Every line below must be reproduced exactly. Copy them all.

** start of Dataset rows **

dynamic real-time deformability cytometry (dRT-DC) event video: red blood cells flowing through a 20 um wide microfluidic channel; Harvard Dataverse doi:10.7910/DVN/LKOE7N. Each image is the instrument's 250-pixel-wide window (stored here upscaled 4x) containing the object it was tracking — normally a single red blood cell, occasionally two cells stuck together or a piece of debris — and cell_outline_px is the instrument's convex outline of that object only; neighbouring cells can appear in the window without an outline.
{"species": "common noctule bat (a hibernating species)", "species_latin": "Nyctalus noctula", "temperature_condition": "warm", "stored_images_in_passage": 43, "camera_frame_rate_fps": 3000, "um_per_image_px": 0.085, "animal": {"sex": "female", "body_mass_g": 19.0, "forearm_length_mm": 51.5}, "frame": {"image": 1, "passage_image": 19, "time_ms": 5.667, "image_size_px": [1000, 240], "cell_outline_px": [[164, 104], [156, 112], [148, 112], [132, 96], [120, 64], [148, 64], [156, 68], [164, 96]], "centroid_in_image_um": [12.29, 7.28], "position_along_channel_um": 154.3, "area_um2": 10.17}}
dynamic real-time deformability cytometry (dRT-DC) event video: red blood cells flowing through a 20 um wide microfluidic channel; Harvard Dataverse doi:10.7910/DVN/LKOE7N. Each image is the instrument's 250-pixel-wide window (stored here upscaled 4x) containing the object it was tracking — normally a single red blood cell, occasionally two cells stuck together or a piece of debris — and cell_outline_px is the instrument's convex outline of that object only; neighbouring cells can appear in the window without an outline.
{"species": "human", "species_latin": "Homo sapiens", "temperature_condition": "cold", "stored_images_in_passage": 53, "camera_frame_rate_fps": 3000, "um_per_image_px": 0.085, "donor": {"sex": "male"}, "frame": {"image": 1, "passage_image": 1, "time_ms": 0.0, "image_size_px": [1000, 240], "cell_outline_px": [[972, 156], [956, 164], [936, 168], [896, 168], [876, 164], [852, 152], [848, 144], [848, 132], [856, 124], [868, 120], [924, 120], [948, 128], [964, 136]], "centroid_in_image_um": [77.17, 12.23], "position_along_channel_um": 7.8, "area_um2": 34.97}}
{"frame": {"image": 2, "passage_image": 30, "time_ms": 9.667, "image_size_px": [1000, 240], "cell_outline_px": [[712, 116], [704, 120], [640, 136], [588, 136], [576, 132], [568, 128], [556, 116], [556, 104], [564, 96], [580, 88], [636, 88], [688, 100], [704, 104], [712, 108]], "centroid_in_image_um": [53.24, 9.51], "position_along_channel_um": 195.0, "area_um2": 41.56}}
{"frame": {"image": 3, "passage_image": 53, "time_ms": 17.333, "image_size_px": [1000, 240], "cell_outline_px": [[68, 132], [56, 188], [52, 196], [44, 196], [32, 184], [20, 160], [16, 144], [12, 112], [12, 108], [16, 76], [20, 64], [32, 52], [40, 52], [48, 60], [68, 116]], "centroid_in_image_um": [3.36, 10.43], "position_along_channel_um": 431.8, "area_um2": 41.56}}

** end of Dataset rows **

Correct response:
dynamic real-time deformability cytometry (dRT-DC) event video: red blood cells flowing through a 20 um wide microfluidic channel; Harvard Dataverse doi:10.7910/DVN/LKOE7N. Each image is the instrument's 250-pixel-wide window (stored here upscaled 4x) containing the object it was tracking — normally a single red blood cell, occasionally two cells stuck together or a piece of debris — and cell_outline_px is the instrument's convex outline of that object only; neighbouring cells can appear in the window without an outline.
{"species": "common noctule bat (a hibernating species)", "species_latin": "Nyctalus noctula", "temperature_condition": "warm", "stored_images_in_passage": 43, "camera_frame_rate_fps": 3000, "um_per_image_px": 0.085, "animal": {"sex": "female", "body_mass_g": 19.0, "forearm_length_mm": 51.5}, "frame": {"image": 1, "passage_image": 19, "time_ms": 5.667, "image_size_px": [1000, 240], "cell_outline_px": [[164, 104], [156, 112], [148, 112], [132, 96], [120, 64], [148, 64], [156, 68], [164, 96]], "centroid_in_image_um": [12.29, 7.28], "position_along_channel_um": 154.3, "area_um2": 10.17}}
dynamic real-time deformability cytometry (dRT-DC) event video: red blood cells flowing through a 20 um wide microfluidic channel; Harvard Dataverse doi:10.7910/DVN/LKOE7N. Each image is the instrument's 250-pixel-wide window (stored here upscaled 4x) containing the object it was tracking — normally a single red blood cell, occasionally two cells stuck together or a piece of debris — and cell_outline_px is the instrument's convex outline of that object only; neighbouring cells can appear in the window without an outline.
{"species": "human", "species_latin": "Homo sapiens", "temperature_condition": "cold", "stored_images_in_passage": 53, "camera_frame_rate_fps": 3000, "um_per_image_px": 0.085, "donor": {"sex": "male"}, "frame": {"image": 1, "passage_image": 1, "time_ms": 0.0, "image_size_px": [1000, 240], "cell_outline_px": [[972, 156], [956, 164], [936, 168], [896, 168], [876, 164], [852, 152], [848, 144], [848, 132], [856, 124], [868, 120], [924, 120], [948, 128], [964, 136]], "centroid_in_image_um": [77.17, 12.23], "position_along_channel_um": 7.8, "area_um2": 34.97}}
{"frame": {"image": 2, "passage_image": 30, "time_ms": 9.667, "image_size_px": [1000, 240], "cell_outline_px": [[712, 116], [704, 120], [640, 136], [588, 136], [576, 132], [568, 128], [556, 116], [556, 104], [564, 96], [580, 88], [636, 88], [688, 100], [704, 104], [712, 108]], "centroid_in_image_um": [53.24, 9.51], "position_along_channel_um": 195.0, "area_um2": 41.56}}
{"frame": {"image": 3, "passage_image": 53, "time_ms": 17.333, "image_size_px": [1000, 240], "cell_outline_px": [[68, 132], [56, 188], [52, 196], [44, 196], [32, 184], [20, 160], [16, 144], [12, 112], [12, 108], [16, 76], [20, 64], [32, 52], [40, 52], [48, 60], [68, 116]], "centroid_in_image_um": [3.36, 10.43], "position_along_channel_um": 431.8, "area_um2": 41.56}}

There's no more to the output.